結構長い間小姫と話していたので、家を出るのがすっかり遅くなってしまった。急いで追ってはみたけど、彼女の家の近くまで来ても姿を見つけることはできなかった。


「……家まで届けに行くしかないよね」


 正直に言うと、あの家……赤口家に行くのは避けたい。この時間だと確実にお父さんとお母さんは家にいるだろう。行きたくないわけじゃないけれど、やっぱり胸の内は複雑で、心のどこかでブレーキがかかってしまう。もう、割りきっているつもりだったけれど、そう簡単に心の整理はつかないものらしい。自分の気持ちなのに、自分の思うように出来ないのがもどかしくて、歯痒かった。

 けど、だからといってこのまま引き返すわけにはいかない。私の手元にあるこの財布を、あの子に届けなくてはいけないから。


「よし」


 気合を入れ己を奮い立たせ、過去に自分が住んでいた懐かしい家へと足を進めていく……つもりだったが、ここからすぐ近くにあるというのに、なかなか辿り着かない。歩いている時間が、とても長く感じる。もし、インターホンを鳴らしてお母さんが出てきたら…何と言えばいいだろうとかどんな顔をすればいいんだろうとか、ずっと考えていた。実際掛かった時間は数分かもしれないけど、私が体感している時間はそれの数倍だと思う。さっきから心臓がバクバクとうるさく鳴っているし、胃もキリキリと痛んでいる。私、こんな状態で、まともに話すことが出来るだろうか。


 でも、もう少しで家が見えてくるはずだ。私は緊張で汗ばんだ拳を握りなおし、溢れてきた唾を飲み込んでから歩みを進めた。

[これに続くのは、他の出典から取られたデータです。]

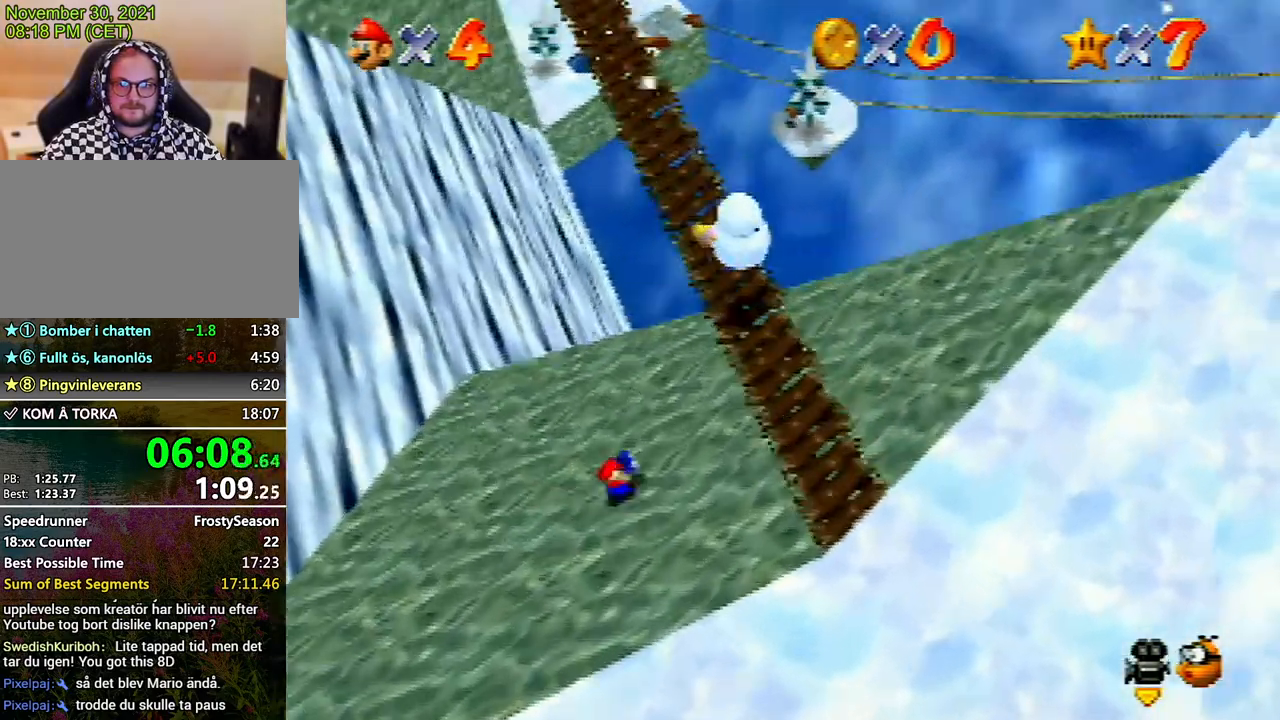
{"buttons": [], "left_stick": "up-right", "events": []}
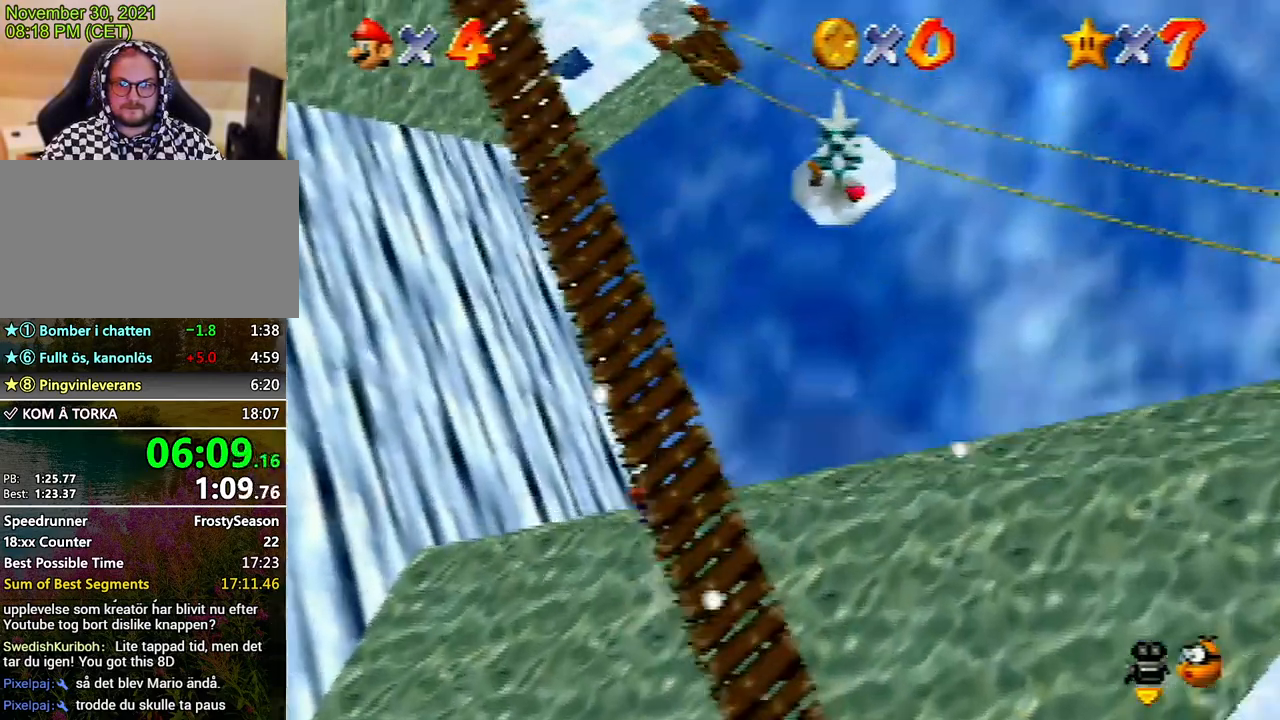
{"buttons": [], "left_stick": "up-right", "events": []}
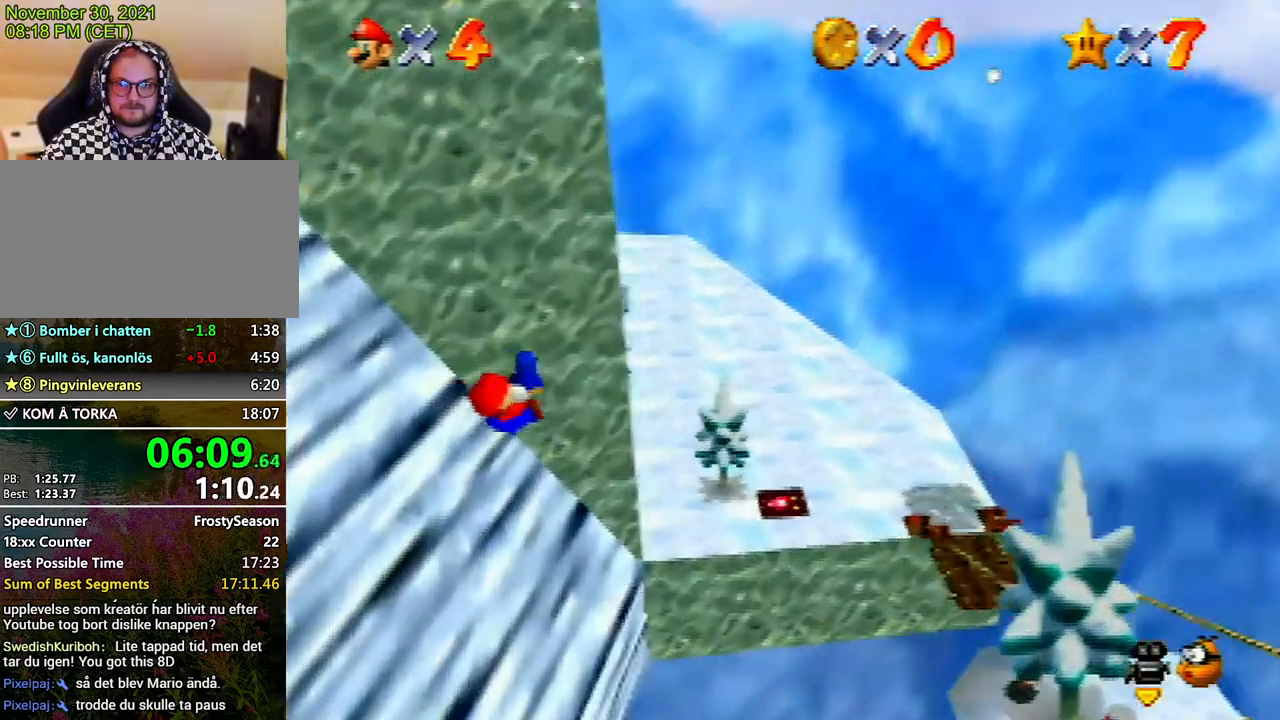
{"buttons": [], "left_stick": "up", "events": [[200, "left_stick", "up"]]}
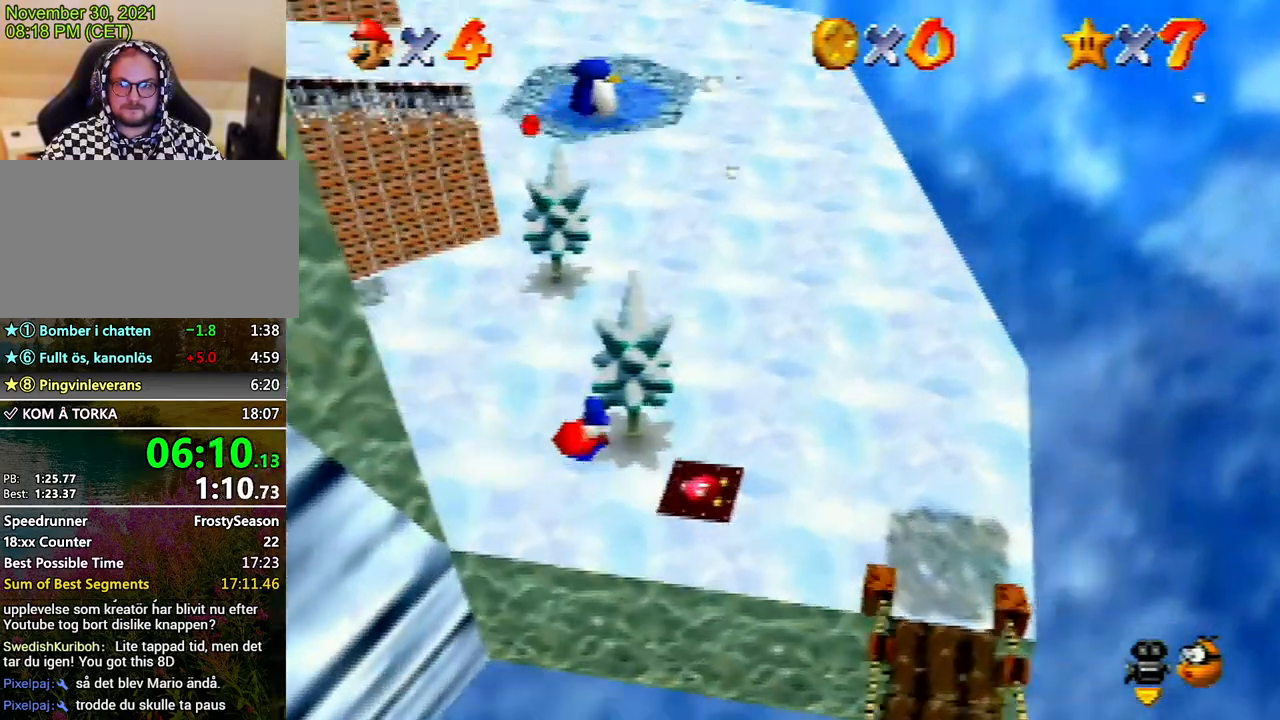
{"buttons": [], "left_stick": "up", "events": []}
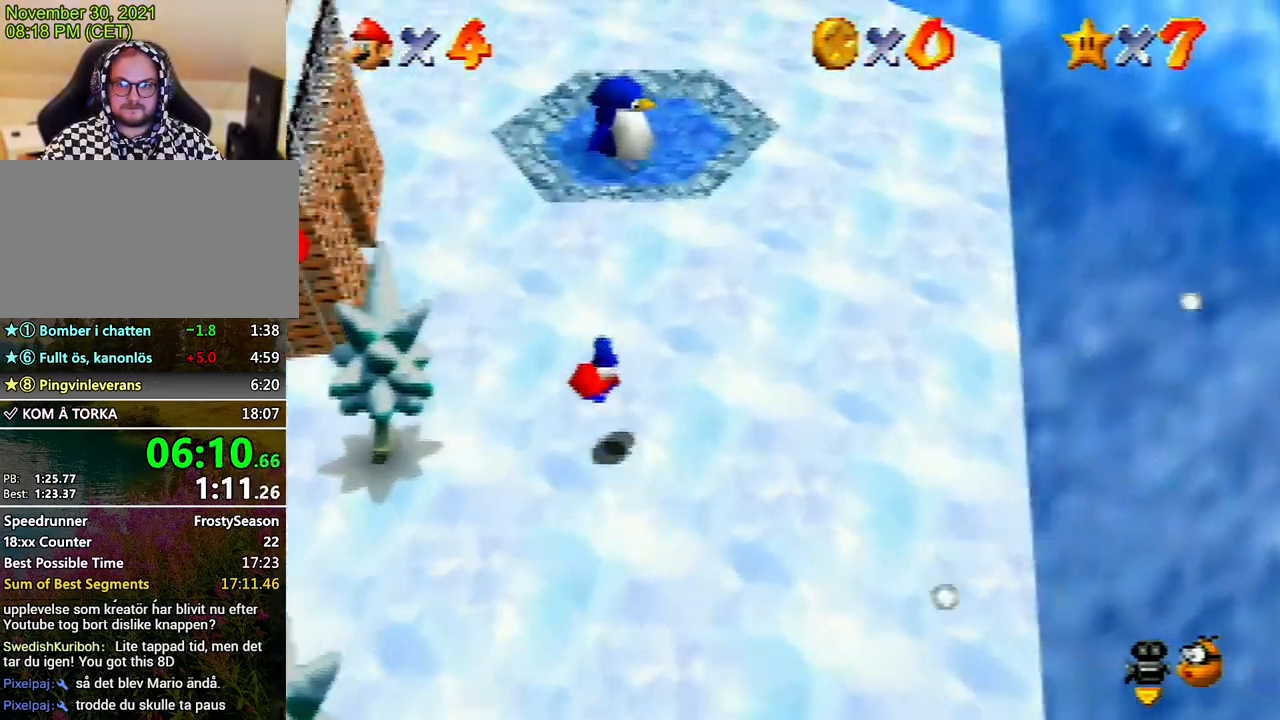
{"buttons": [], "left_stick": "up-left", "events": [[400, "left_stick", "up-left"]]}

 あの角を曲がれば、ついに辿り着く……そんな時のことだった。


「……?」


 どこか切羽詰ったような人の声が、私の耳に届いた気がした。誰かに訴えるような、無我夢中で叫んでいるような、けれど小さな、そんな声。私にはその声が、助けを求めているような声に聞こえて、酷く気になってしまった。けれど周りを見渡してみても、人の気配なんてなかったから、私の気のせいかもしれない。極度の緊張のせいだと思うことにして、歩みを進めようとした。

 でも。


『助けっ……!! …っ!!』


「!?」


 今度ははっきりと聞こえた。気のせいなんかじゃない、助けを求める誰かの声。

 私はすぐに声の聞こえた方に行こうとしたが、意識せずピタリと足が止まってしまう。


『庇ってくれたのは嬉しいけど、でも、自分を省みない行動はしないで。お願い』


「……………」


 先日、必死な表情で訴えていたあの子の言葉が突然頭に響いた。あの時の彼女はきっと『私』のことを思い出して言ったに違いない。自分のことを省みず行動して、死んでいった姉のことを。


「……っ」


 行かなくちゃ。そう思っても過去の出来事を思い出してしまい、私の体は動けなくなっていた。簡単に首を突っ込んで“あの時”みたいに取り返しのつかないことになったら―――

 そう考えると怖くて足が竦んでしまい、動いてくれなかった。また失うのが怖い、悲しませるのが怖い。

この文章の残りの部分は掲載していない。